8. A teacher portrait device, characterized in that, include: The collection module is configured to collect teacher data of target teachers from multiple teaching systems, the teacher data including the target teachers' personal basic data and teaching data; The analysis module is configured to perform cluster analysis on the teacher data based on the correlation between the teacher data, so as to divide the teacher data into multiple indicator data clusters; The evaluation module is configured to input the multiple indicator data clusters into the teaching situation evaluation model, determine multiple parameter data corresponding to the multiple indicator data clusters in the teaching situation evaluation model, and evaluate the teaching situation of the target teacher from multiple teaching dimensions based on the multiple parameter data to obtain the comprehensive teaching situation of the target teacher. The profiling module is configured to generate profiling information of the target teacher based on the comprehensive teaching situation, and to create a profiling of the target teacher based on the profiling information.

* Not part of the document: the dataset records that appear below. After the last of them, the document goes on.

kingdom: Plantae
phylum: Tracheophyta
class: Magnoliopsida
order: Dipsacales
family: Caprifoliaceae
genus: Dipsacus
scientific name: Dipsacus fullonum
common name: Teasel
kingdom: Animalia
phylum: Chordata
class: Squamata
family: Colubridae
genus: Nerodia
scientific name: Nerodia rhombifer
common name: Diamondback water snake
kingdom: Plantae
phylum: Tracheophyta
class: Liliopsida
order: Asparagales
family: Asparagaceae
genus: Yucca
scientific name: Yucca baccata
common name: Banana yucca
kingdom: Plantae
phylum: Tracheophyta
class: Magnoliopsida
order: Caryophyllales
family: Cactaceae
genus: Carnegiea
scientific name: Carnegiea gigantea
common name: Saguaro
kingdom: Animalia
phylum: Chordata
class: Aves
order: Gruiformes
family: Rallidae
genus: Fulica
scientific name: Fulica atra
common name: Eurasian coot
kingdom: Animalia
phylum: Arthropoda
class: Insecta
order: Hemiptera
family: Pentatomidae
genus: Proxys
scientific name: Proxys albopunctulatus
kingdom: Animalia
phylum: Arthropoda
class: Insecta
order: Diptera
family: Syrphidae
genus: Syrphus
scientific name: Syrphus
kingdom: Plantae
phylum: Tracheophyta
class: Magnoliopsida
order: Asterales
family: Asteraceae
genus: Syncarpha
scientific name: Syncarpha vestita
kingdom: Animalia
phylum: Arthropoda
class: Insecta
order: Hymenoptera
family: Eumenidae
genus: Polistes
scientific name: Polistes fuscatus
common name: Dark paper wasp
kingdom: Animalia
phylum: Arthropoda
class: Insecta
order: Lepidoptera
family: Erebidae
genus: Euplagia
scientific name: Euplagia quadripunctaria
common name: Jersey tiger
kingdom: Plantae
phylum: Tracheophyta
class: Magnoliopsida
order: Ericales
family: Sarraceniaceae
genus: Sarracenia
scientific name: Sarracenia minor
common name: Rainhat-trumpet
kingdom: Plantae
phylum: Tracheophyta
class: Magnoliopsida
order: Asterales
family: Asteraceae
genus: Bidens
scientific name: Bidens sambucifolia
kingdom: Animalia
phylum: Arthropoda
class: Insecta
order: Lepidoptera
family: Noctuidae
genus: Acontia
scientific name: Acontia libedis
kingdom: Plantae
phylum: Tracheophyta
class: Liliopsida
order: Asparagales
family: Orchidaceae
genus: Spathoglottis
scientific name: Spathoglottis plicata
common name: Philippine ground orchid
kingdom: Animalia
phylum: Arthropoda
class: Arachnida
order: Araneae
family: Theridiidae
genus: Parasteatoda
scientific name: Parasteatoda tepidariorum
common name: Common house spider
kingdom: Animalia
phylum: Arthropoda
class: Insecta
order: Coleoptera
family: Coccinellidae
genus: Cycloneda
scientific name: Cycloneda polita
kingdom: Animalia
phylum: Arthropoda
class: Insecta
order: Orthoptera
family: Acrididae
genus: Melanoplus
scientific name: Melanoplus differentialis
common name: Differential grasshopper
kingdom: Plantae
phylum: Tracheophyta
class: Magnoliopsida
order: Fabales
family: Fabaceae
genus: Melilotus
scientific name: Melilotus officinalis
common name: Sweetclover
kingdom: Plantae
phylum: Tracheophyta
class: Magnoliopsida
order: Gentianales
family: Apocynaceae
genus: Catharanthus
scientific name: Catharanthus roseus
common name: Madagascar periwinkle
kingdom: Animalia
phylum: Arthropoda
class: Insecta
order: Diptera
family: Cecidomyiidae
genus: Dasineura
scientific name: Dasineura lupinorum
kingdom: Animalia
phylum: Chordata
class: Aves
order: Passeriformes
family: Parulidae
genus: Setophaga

9. A computer-readable storage medium having a computer program stored thereon, characterized in that, When the computer program is executed by a processor, it implements the method of any one of claims 1 to 7.
10. An electronic device comprising a storage medium, a processor, and a computer program stored on the storage medium and executable on the processor, characterized in that, When the processor executes the computer program, it implements the method of any one of claims 1 to 7.